I’ll have my first post-chemo scan following my next treatment (fourth session of Taxol/Carboplatin/Zometa) which occurs at the end of this week. My oncologist has not yet decided on CT or PET for that scan, but we’ll be discussing it soon. Your podcast has given me a better understanding of the benefits of PET so I can ask more informed questions during that discussion. Based on Dr. Djang’s comments, I tend to favor a PET scan this time, but will listen carefully to my oncologist’s rationale for either approach.
- Catharine
This podcast answered many of my questions about PET scans. I’ve been taking them regularly for almost three years. What I found most interesting is how changes in SUV are initially more indicative of cancer activity than tumor size.
The role of PET scans in following response to treatment remains a grey area compared with staging, where PET scans have become a remarkably helpful tool. I don’t routinely use PET scans for following advanced disease, where a CT 6-8 weeks after starting treatment can still do a very good job of telling us about whther a cancer is responding, stable, or progressing.

■ **Work request 1**:
Decide whether each statement agrees with the comments on PET scans, answering yes or no and quoting the words that settle it: (a) the next treatment mentioned in the first comment is the fourth session of Taxol/Carboplatin/Zometa; (b) the oncologist has already chosen a CT for the post-chemo scan; (c) the writer of the final paragraph routinely uses PET scans for following advanced disease.
■ **Work request 2**:
Resume the comments on PET scans, picking up right after their final sentence.

Stored items:
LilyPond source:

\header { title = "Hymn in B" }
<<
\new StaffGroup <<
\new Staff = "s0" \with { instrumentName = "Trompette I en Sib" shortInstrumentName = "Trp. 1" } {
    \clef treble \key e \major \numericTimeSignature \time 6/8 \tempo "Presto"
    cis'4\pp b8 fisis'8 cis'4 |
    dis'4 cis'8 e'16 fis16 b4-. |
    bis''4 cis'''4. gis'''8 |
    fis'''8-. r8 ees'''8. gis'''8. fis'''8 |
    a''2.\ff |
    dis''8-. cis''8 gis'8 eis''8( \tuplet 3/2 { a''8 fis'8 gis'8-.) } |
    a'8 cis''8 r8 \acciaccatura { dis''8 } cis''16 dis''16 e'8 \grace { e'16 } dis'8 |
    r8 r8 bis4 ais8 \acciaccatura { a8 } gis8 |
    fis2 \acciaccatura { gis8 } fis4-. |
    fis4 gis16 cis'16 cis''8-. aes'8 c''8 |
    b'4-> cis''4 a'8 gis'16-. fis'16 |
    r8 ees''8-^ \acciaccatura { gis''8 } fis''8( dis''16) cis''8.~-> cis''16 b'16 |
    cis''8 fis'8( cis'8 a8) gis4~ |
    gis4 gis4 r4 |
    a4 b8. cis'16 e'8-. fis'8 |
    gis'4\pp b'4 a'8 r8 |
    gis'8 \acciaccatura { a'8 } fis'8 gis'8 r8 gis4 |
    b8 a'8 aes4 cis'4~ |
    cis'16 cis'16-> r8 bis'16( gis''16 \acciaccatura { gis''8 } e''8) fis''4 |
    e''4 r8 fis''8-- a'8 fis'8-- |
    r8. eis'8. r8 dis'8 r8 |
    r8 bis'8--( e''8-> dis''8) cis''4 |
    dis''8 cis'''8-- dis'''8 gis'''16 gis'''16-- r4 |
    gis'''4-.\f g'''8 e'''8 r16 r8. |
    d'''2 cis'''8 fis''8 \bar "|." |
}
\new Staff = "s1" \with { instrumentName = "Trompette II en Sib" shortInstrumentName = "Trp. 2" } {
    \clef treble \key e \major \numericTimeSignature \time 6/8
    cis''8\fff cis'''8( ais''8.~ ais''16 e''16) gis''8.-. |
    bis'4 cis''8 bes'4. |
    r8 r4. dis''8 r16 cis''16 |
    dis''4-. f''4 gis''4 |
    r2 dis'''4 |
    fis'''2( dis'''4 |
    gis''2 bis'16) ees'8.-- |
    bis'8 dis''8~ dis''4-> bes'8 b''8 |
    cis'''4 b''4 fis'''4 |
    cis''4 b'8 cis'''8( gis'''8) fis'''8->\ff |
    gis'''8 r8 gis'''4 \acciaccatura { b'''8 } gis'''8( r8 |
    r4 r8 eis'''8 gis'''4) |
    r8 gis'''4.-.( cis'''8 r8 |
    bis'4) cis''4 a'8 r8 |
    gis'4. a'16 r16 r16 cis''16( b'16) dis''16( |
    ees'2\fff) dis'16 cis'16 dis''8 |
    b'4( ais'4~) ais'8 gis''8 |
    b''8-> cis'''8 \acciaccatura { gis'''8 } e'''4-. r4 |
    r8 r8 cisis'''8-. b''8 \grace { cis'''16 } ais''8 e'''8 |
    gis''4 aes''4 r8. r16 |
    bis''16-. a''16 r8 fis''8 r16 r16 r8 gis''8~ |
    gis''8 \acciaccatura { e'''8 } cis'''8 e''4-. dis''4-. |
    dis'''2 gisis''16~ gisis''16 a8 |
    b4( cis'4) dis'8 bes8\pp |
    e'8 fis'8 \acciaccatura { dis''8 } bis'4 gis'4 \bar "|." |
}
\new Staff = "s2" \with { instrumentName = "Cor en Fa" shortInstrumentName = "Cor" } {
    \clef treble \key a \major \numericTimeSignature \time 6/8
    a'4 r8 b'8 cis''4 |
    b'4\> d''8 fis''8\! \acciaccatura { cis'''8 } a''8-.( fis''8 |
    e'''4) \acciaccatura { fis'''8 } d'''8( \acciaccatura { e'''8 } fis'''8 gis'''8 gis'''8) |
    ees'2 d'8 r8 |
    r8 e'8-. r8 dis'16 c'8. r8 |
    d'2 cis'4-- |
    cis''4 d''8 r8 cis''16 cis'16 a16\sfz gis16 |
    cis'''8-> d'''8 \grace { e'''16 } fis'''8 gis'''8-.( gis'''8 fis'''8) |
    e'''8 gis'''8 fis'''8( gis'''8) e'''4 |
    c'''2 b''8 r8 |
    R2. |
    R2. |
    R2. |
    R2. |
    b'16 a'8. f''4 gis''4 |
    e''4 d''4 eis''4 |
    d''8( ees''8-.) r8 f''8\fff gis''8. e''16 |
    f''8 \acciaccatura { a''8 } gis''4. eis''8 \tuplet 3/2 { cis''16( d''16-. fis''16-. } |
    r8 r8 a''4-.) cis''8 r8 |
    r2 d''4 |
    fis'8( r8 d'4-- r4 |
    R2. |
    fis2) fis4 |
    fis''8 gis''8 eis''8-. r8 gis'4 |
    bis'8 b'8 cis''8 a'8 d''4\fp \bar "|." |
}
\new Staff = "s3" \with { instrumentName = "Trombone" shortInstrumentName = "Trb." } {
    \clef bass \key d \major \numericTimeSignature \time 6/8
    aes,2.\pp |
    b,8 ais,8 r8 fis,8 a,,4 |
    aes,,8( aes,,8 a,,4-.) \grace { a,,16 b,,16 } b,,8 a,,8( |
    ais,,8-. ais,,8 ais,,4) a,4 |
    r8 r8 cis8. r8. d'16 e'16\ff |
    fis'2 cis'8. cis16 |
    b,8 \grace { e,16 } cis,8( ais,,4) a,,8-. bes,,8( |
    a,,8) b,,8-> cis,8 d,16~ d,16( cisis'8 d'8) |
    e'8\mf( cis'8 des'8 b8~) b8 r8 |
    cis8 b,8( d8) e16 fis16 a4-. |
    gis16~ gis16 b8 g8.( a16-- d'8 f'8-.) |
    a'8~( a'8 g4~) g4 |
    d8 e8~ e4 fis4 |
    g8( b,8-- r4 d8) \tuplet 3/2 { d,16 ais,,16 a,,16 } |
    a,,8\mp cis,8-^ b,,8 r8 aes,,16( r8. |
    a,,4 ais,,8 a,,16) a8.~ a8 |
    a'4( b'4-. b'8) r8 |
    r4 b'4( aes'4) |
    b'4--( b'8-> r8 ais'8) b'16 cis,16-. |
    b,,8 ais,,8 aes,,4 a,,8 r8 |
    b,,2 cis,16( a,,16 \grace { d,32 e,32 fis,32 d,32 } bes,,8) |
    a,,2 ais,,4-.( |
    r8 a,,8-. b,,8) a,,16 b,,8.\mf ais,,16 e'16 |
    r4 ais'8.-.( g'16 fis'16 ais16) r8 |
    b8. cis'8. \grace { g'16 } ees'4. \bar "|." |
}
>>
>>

■ **Your response 1**:
(a) Yes: "fourth session of Taxol/Carboplatin/Zometa"
(b) No: "My oncologist has not yet decided on CT or PET for that scan"
(c) No: "I don’t routinely use PET scans for following advanced disease"

■ **Your response 2**:
While it’s true that a PET scan can potentially be more sensitive than a CT at detecting subtle changes, I’m wary about making treatment decisions too rapidly based on changes that may be too subtle. If we see the SUV rise from 6 to 8 but the size of a tumor remains stable, I’d be very reluctant to just declare the treatment to be a failure. We don’t have so many very effective treatments for lung cancer that I’d want to have too low a threshold to change treatments if the differences are so subtle that they can’t be detected on a CT scan. My general feeling is that if it’s so subtle that a CT doesn’t show changes, it’s too subtle to alter treatment decisions.
There are still some situations in which I’d use a PET scan to follow disease, and I don’t think it’s wrong to use it more frequently, but Dr. Pennell has also expressed his belief that PET scans are overused in advanced lung cancer, and many other experts feel similarly. It’s a place where there’s still room for different strategies.